TASK: Working from the entries below, give again each line from the first through the one containing "medium amount of", exactly and with nothing else.

::: RECORDS TO PROCESS :::

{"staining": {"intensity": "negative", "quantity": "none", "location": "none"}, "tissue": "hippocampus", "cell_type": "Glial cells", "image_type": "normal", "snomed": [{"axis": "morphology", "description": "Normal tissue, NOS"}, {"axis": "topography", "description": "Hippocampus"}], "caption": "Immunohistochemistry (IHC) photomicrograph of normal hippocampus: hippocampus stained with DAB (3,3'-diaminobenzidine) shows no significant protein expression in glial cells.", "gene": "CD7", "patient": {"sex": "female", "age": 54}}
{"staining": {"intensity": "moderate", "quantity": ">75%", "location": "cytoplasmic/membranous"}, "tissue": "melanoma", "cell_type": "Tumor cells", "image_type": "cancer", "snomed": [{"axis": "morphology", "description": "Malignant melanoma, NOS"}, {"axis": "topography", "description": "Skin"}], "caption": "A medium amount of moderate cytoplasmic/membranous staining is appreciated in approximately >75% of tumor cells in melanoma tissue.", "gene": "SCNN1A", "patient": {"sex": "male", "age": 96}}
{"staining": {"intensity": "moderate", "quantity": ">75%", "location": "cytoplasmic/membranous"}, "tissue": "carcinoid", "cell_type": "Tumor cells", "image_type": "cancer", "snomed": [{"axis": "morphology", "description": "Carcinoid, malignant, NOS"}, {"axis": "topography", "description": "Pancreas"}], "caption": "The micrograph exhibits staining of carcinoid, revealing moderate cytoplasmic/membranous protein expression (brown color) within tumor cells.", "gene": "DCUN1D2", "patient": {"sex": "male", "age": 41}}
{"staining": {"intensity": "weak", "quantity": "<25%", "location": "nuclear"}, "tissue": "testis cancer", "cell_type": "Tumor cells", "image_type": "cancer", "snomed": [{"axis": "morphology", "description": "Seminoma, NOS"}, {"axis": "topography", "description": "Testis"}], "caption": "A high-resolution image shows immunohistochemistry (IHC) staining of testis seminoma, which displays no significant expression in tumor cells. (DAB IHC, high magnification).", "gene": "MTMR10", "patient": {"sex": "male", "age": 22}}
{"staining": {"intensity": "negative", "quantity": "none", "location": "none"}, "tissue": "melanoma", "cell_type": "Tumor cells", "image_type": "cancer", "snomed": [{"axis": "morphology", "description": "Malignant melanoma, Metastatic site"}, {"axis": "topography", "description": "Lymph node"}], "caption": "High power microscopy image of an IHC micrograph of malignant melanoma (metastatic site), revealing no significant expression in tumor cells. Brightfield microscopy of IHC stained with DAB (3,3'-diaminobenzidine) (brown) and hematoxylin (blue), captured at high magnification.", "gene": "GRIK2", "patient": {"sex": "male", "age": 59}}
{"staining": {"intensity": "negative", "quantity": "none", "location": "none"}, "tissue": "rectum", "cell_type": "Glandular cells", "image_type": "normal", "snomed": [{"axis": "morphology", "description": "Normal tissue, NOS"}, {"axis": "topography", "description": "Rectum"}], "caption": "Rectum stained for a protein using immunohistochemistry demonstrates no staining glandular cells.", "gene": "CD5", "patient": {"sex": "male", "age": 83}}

:::

WORKED SOLUTION:
{"staining": {"intensity": "negative", "quantity": "none", "location": "none"}, "tissue": "hippocampus", "cell_type": "Glial cells", "image_type": "normal", "snomed": [{"axis": "morphology", "description": "Normal tissue, NOS"}, {"axis": "topography", "description": "Hippocampus"}], "caption": "Immunohistochemistry (IHC) photomicrograph of normal hippocampus: hippocampus stained with DAB (3,3'-diaminobenzidine) shows no significant protein expression in glial cells.", "gene": "CD7", "patient": {"sex": "female", "age": 54}}
{"staining": {"intensity": "moderate", "quantity": ">75%", "location": "cytoplasmic/membranous"}, "tissue": "melanoma", "cell_type": "Tumor cells", "image_type": "cancer", "snomed": [{"axis": "morphology", "description": "Malignant melanoma, NOS"}, {"axis": "topography", "description": "Skin"}], "caption": "A medium amount of moderate cytoplasmic/membranous staining is appreciated in approximately >75% of tumor cells in melanoma tissue.", "gene": "SCNN1A", "patient": {"sex": "male", "age": 96}}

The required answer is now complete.